The Court of Rome section XVII specialized in corporate matters, with the order of December 16th 2021 made important clarifications in relation to the minimum requirements necessary to protect the trademark of a political party.

Giving that there is not a specific discipline on the matter, to this day the jurisprudence provides the possibility for the trademark of a political party to find protection through the following institutes which operate on different levels:

  • The discipline on personality rights (firstly the right to one’s name) pursuant to articles 6 and 7 of the Civil Code, essential for the parties to be recognized by the voters and
  • The discipline on trademarks and distinctive signs pursuant to the Code of Industrial Property, where “the political subject carries out the activity of commercial character”.

The case

The above sentence had as object the controversy brought by “Partito Liberale Italiano” (Italian Liberal Party, also known as PLI, listed in the National Register of the Political Parties) which asked the Court of Rome to urgently order the “Partito Liberale Europeo (European Liberal Party, aka PLE) to stop the use of the figurative and word trademark, as well as the use of the company name “PARTITO LIBERALE EUROPEO”, as it considered that its use had been made in infringement of the trademark previously registered, “PARTITO LIBERALE ITALIANO”.

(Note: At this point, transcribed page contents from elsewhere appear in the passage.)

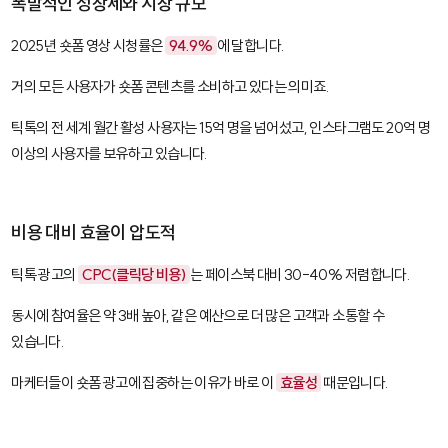
폭발적인 성장세와 시장 규모
2025년 숏폼 영상 시청률은
94.9%
에 달합니다.
거의 모든 사용자가 숏폼 콘텐츠를 소비하고 있다는 의미죠.
틱톡의 전 세계 월간 활성 사용자는 15억 명을 넘어섰고, 인스타그램도 20억 명
이상의 사용자를 보유하고 있습니다.
비용 대비 효율이 압도적
틱톡 광고의
CPC(클릭당 비용)
는 페이스북 대비 30-40% 저렴합니다.
동시에 참여율은 약 3배 높아, 같은 예산으로 더 많은 고객과 소통할 수
있습니다.
마케터들이 숏폼 광고에 집중하는 이유가 바로 이
효율성
때문입니다.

The PLE, on one hand, contested the lack of novelty, the exclusive use of words of common language and the mere descriptiveness of the name “PARTITO LIBERALE ITALIANO”.

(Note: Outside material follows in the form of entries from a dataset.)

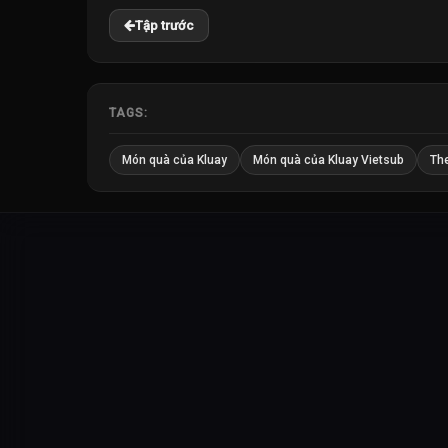
Tập trước
TAGS:
Món quà của Kluay
Món quà của Kluay Vietsub
The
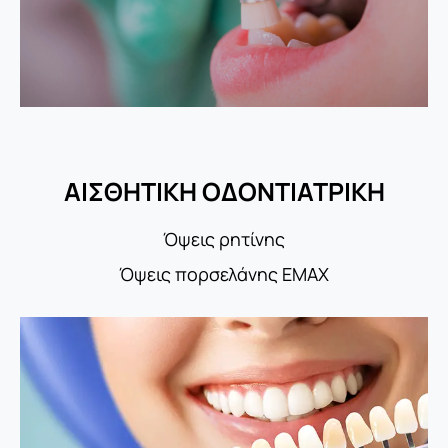
ΑΙΣΘΗΤΙΚΗ ΟΔΟΝΤΙΑΤΡΙΚΗ
Όψεις ρητίνης
Όψεις πορσελάνης EMAX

The Court of Rome made an evaluation on the likelihood of confusion between the name “PARTITO LIBERALE ITALIANO” and the name “PARTITO LIBERALE EUROPEO” in order to establish the effective presence of an infringement of the property right of PLI.

In accordance with the principles on distinctive character, the scarce distinctive capacity of the signs made up of descriptive-generic expressions used to name political parties, though qualifiable as “weak trademarks”, does not allow modifications irrelevant to exclude the likelihood of confusion between the two names. The discerning element determining the existence of the risk of confusability concerns the perception of the public of the voters in relation to the differential value of the name.

The decision

Therefore, a global evaluation of the two company names revealed that they are both composed by descriptive words which makes them scarcely distinctive. Moreover, the words “partito” and “liberale” are identical in both signs in conflict. The diversity lies exclusively in the third word, wherein, in the contested sign, instead of “italiano” is used the adjective “europeo”.

The court considered such minimal difference as not sufficiently adequate to exclude the risk of confusion and of wrong identification among the social community of the two political parties at issue.

Moreover, the two parties could participate simultaneously in the European elections and this possibility could lead the average voter to think that the adjective “italiano” had been replaced by “europeo” in view of the elections, not distinguishing the different identity of the two parties. On the contrary, if the adjective identifies a different State of origin and operability of the parties, the risk of confusion would not exist (for example “Italian Liberal Party” e “German Liberal Party”).

In light of the above, the Roman Judge established the existence of the risk of confusion between the name “Partito Liberale Europeo” and the one previously adopted by the “Partito Liberale Italiano” and ordered the immediate termination, in every form and with any means, even in the symbol and through the Internet, of the name PARTITO LIBERALE EUROPEO”.